Исходный текст:
----

Таня не делит предрассудков толпы, посмотри на нее, мой Диомид, узнай ее и скажи, буду ли я с нею счастлив. Если ты скажешь -- нет, значит я не рожден для счастья. Нет, Диомид, не повторяй мне беспрестанно имени Анастасии: зачем мне вспоминать о ней, когда люблю другую? Иногда мне кажется, что чувства мои делятся между ними, а я и из воображения моего должен удалить ее, ты же напоминаешь. В Тане моей моя любовь и мое счастье..."
Далее Вадим пишет о делах и просит Диомида немедленно уничтожить это письмо.
Кончивши читать, я заплакала и взволнованным голосом сказала:
-- Ну что ж, любит другую, пускай любит, он свободен. Завтра же напишу ему, что счастью его мешать не стану.
Диомид изумился и стал объяснять, что я не так поняла письмо Вадима.
-- Нет, Доша, -- возразила я, рыдая, -- не трудись объяснять напрасно. Когда любят одну, о другой не вспоминают; и зачем забывать, я не хочу и не стану никому заступать в жизнь, вытесняя. Между Вадимом и мной все кончено.

----

Суть задания:
Продолжите отрывок о письме Вадима к Диомиду, начав сразу после его последней фразы.

----

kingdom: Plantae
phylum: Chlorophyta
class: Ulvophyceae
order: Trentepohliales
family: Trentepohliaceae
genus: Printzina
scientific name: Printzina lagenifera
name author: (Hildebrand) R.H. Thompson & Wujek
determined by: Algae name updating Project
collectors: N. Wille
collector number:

----

Результат задания:
Диомид встревожился, клялся, что Вадим, кроме меня, никого не любит. Видя, что все напрасно, вышел из терпения, стал упрекать самого себя и в отчаянии сказал:
-- Боже мой! что я наделал! Неужели буду виною несчастия Вадима! Он просил уничтожить письмо, а я, уверенный в твоем благоразумии, в твоей привязанности к Вадиму, показал его тебе для того, чтобы между им, тобой и мною не лежало ничего тайного. А ты! что ты со мной делаешь!
У него навернулись на глазах слезы. Огорчение, тревога Диомида сколько тронули, столько же и перепуг гали меня. Я образумилась, выслушала объяснение, и все пришло в прежний порядок, только письма мои к Вадиму несколько времени были холоднее. Они вызвали с его стороны жаркие уверения.